- The Washington Times - Monday, January 8, 2007

DENVER (AP) — Crews fired artillery shells yesterday to trigger avalanches safely before they could pose a threat to traffic on a mountain highway, a day after a huge snowslide knocked two cars off the road in a high pass and buried them.

Eight persons had to be rescued from the cars that were swept off the main highway to one of the state’s largest ski areas Saturday.

Wind whistled through the mountains west of Denver at 100 mph yesterday, producing whiteout conditions and driving wind chills well below zero, as the artillery fire was used to set off controlled avalanches above the highway.

Witnesses said the slide on Saturday pushed the cars down 150 to 200 feet into trees off U.S. 40 near 11,307-foot Berthoud Pass, which leads to Winter Park Resort.

The first sign of the avalanche was a puff of snow on the left side of the highway, said the driver of one of the buried cars.

“And it was just microseconds later that it hit us,” said Dave Boone of Fort Collins.

“It kind of tilted the car and it was kind of like a freight train hit us and flipped us over the guardrail. It was hard to remember how many times,” he told an NBC affiliate. “We started spinning and came to rest completely upside down buried in the snow.”

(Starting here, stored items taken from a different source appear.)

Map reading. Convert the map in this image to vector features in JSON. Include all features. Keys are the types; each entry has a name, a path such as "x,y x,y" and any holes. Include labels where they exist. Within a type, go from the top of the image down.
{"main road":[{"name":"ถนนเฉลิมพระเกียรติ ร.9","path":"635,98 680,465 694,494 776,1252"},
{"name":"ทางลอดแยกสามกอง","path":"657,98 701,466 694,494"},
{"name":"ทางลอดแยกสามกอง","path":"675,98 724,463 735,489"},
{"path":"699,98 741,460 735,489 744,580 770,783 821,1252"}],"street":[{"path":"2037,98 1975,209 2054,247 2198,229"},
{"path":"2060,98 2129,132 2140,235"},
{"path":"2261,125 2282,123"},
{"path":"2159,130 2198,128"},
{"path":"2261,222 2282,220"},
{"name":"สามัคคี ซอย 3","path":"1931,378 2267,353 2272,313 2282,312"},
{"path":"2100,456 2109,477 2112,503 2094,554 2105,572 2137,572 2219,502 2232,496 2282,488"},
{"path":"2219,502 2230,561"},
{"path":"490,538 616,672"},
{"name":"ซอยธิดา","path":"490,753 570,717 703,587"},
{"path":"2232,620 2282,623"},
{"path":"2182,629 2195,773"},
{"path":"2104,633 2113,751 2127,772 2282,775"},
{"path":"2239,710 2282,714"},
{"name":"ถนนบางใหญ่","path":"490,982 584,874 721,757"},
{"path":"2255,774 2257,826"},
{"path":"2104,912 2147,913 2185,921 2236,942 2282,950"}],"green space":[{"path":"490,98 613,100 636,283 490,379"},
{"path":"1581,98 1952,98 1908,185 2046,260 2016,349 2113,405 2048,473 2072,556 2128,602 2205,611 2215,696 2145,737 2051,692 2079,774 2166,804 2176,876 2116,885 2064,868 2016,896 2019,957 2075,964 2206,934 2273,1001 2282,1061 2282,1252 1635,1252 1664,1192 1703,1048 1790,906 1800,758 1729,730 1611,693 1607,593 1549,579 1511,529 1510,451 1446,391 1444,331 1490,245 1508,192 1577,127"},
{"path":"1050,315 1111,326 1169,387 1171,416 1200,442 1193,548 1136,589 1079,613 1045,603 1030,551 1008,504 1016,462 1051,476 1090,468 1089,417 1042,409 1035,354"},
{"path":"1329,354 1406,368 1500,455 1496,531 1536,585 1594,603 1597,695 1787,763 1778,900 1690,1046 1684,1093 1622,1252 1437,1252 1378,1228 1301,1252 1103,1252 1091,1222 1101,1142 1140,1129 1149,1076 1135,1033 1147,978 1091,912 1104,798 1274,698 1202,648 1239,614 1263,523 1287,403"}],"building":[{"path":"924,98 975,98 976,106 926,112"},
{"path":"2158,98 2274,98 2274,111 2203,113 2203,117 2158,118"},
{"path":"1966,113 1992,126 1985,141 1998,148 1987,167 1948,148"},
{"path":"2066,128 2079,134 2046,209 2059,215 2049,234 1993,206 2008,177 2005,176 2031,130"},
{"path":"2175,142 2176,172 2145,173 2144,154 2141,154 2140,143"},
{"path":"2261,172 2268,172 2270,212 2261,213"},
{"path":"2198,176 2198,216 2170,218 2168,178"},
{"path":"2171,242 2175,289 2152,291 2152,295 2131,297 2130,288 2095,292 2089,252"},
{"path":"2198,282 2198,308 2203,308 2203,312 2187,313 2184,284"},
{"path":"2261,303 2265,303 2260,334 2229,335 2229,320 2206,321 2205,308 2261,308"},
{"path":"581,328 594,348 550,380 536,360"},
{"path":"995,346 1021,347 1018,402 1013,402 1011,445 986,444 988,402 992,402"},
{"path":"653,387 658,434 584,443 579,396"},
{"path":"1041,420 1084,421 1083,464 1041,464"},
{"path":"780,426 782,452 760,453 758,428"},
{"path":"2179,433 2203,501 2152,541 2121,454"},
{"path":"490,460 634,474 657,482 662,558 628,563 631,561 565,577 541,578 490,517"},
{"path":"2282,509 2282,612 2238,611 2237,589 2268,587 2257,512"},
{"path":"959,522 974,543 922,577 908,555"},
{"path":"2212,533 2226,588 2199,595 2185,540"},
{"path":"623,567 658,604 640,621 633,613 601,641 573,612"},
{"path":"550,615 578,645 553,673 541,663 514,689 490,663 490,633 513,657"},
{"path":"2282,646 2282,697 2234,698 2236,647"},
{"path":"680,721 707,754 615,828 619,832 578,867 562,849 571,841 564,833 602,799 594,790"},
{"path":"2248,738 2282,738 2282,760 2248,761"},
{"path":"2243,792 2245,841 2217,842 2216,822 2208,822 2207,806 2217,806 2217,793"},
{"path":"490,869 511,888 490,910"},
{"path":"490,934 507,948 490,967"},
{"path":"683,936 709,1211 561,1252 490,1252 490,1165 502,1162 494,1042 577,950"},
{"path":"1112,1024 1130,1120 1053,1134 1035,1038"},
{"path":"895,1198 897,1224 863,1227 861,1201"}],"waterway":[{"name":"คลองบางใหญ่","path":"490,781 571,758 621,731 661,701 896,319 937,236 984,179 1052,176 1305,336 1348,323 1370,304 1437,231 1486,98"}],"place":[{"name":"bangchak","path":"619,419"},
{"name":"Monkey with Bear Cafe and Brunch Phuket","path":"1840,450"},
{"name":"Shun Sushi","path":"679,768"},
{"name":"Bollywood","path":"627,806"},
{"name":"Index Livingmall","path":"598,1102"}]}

He dug his way out of the car and helped his wife out. He said they walked away with minor cuts and bruises.

Members of Oakwood Road Church in Ames, Iowa, who were on a ski trip were among those swept away by the avalanche. Among them was Darren Johnson, said his father, Don Johnson.

Darren Johnson’s vehicle was the only one of the church’s four-car caravan hit by the snow, his father said.

Don Johnson said his son was treated at a hospital and released, while a passenger in his car, Peter Olsen of Nevada and a sophomore at Iowa State University, was treated for a broken rib. Officials said Mr. Olsen was the only one still hospitalized yesterday.

The church’s pastor, the Rev. Stephen Kemp, said a Denver-area church cared for his group and helped them prepare to return home to Iowa.

The avalanche hit between 10 and 10:30 a.m. and was 200 to 300 feet wide and 15 feet deep, State Patrolman Eric Wynn said. The area usually has slides 2 to 3 feet deep because crews trigger them before more snow can accumulate, said Spencer Logan of the Colorado Avalanche Information Center.

Despite three snowstorms in as many weeks, the area of the avalanche hasn’t been hit as hard as eastern parts of the state, which got up to 4 feet of snow, Mr. Logan said. But the pass did get up to 10 inches in the past few days, he said.

Mr. Logan blamed 30 mph wind, with gusts up to 60 mph Saturday morning, for the avalanche conditions.

The pass was closed after the avalanche but reopened Saturday night.